在公开的细分类别中,商业与管理下降37.3%,工程与工程技术下降30.5%,数学、计算机与信息科学下降13.7%。这些细分类别属于更大的汇总类别,不能再与STEM或BHASE总量相加。

变化是什么

三项指标都走弱,但时期和降幅并不相同

当年许可生效口径降幅最大,年末存量降幅较小,秋季项目注册则记录了另一项高等教育收缩。方向一致加强了中国市场低于疫情前基线的判断,但三种降幅不能互换。

高等教育市场的研究生权重提高

Statistics Canada学历层次序列中的绝对下降主要来自本科。硕士和博士呈现不同方向,因此,对于学历结构不同的院校而言,全国中国学生总量并不是可靠的招生规划基准。

占比提高可能只是降幅较小

STEM占比上升,是因为其下降速度低于BHASE。学历层次同样需要遵循这一判断原则:相对权重提高并不必然代表普遍扩张,分析占比时必须同时核查绝对数量。

为什么重要

“加拿大的中国市场是否恢复”这个问题过于宽泛,难以指导招生。更有用的问题是:对某一学历、专业、院校类型、价格区间和毕业后路径而言,相应的中国学生群体发生了什么变化?

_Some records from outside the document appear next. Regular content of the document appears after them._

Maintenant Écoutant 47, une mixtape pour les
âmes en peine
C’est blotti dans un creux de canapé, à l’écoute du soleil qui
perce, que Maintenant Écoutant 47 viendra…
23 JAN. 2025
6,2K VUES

2024年开始实施的国际学生限额及后续配额直接影响近期招生环境,但无法单独解释2019年基线之后已经出现的变化。行政数据和项目注册表不测量家庭支付能力、目的地偏好、安全感、就业预期或政策态度,因此不能支持单一原因解释。

数据发布时间差也很重要。最新年度许可活动信号已到2025年,而可比的高等教育项目注册结构只到2023/24学年。当前招生决策不能把较早的注册结构当作最新入学批次的实时指标。

这些数据不能告诉申请者什么

这些全国性序列不能预测个人的录取、学习许可或就业结果,也不提供具体项目容量、申请者集中度、院校选择性、资助或当前许可获批条件。

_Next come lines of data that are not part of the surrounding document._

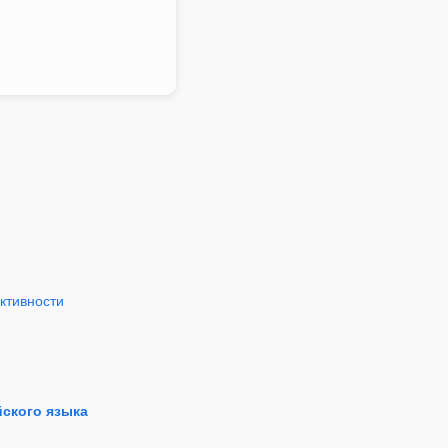
ктивности
йского языка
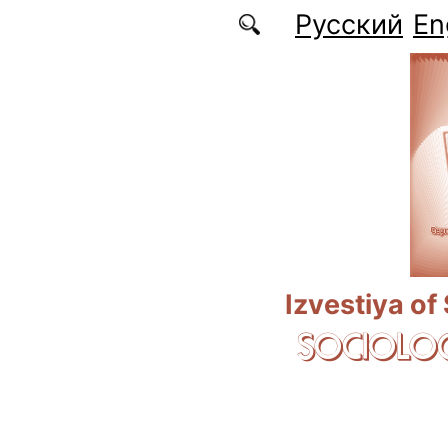
Skip to main content
Русский
En
Izvestiya of
SOCIOLOG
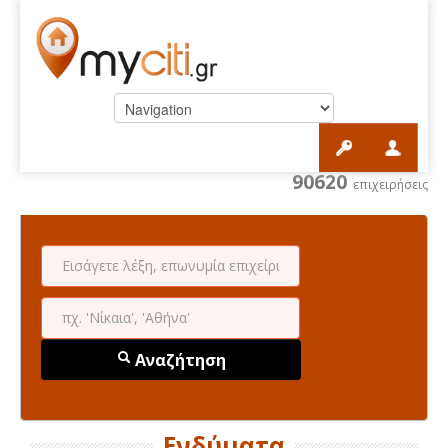
90620
επιχειρήσεις
Αναζήτηση
Ενδύματα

申请者仍需依据当前项目要求、完整成本、学术匹配、资助、毕业结果和毕业后资格,并结合最新官方移民指引作出判断。全国流动数据提供的是背景,不是个人结果预测。

对院校的启示

  1. 分别跟踪咨询、申请、录取、押金、学习许可和最终入学。IRCC许可活动与Statistics Canada项目注册代表不同阶段,不能替代院校自己的转化漏斗。
  2. 按学历层次制定计划。本科招生面对的全国基线不同于硕士和博士,笼统的中国市场目标应改为项目层面的假设。
  3. 将结构占比与绝对数同时呈现。STEM或研究生占比提高,只有在相应绝对数量增长时才构成扩张证据。
  4. 清楚表达项目价值。在规模更小、选择更谨慎的市场中,完整成本、学制、实践学习、学生支持和可信的毕业结果需要落实到具体项目。
  5. 采用2020年后的基线,并根据来源更新节奏进行调整。许可数据可以提供较新的行政信号;发布较慢的注册数据更适合结构分析,而不是实时预测。

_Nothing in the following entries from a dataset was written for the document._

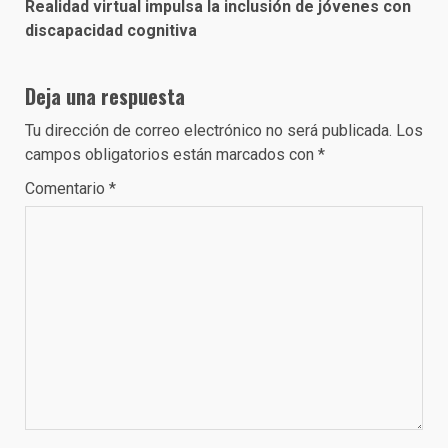
Realidad virtual impulsa la inclusión de jóvenes con
discapacidad cognitiva
Deja una respuesta
Tu dirección de correo electrónico no será publicada.
Los
campos obligatorios están marcados con
*
Comentario
*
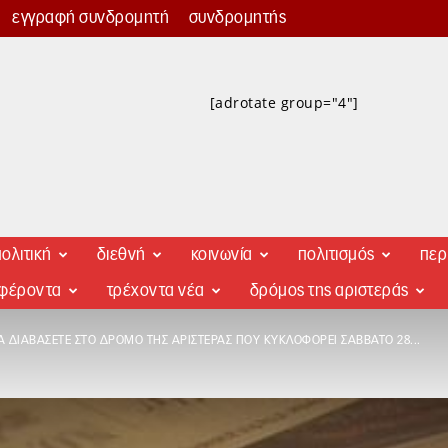
εγγραφή συνδρομητή
συνδρομητής
[adrotate group="4"]
ολιτική
διεθνή
κοινωνία
πολιτισμός
περ
αφέροντα
τρέχοντα νέα
δρόμος της αριστεράς
Α ΔΙΑΒΆΣΕΤΕ ΣΤΟ ΔΡΌΜΟ ΤΗΣ ΑΡΙΣΤΕΡΆΣ ΠΟΥ ΚΥΚΛΟΦΟΡΕΊ ΣΆΒΒΑΤΟ 28...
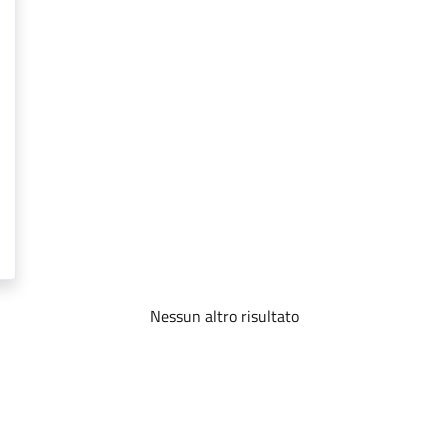
Nessun altro risultato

现有证据既不支持退出中国市场,也不支持假设市场会自动恢复到2019年的规模。它支持围绕学历结构、价格、政策暴露、学生支持和可核查毕业结果建立更精细的项目招生策略。

数据来源

一级来源

  1. IRCC:临时居民学习许可持有人开放数据
  2. IRCC:按国籍与许可生效年份统计的学习许可持有人
  3. IRCC:按国籍统计的12月31日有效学习许可持有人
  4. Statistics Canada表37-10-0184-01:按国籍、学历层次与专业统计的高等教育项目注册
  5. Statistics Canada:加拿大2023/24学年高等教育项目注册与毕业情况
  6. IRCC:2025年国际学生限额下的省和地区配额

相关专题分析

数据最后核查日期:2026年8月25日。本文采用的最新可比数据分别为IRCC当年许可生效口径2025年、IRCC年末存量2024年和Statistics Canada 2023/24学年。本文没有把之后的部分年度许可数据年化,也没有将许可指标与项目注册数合并。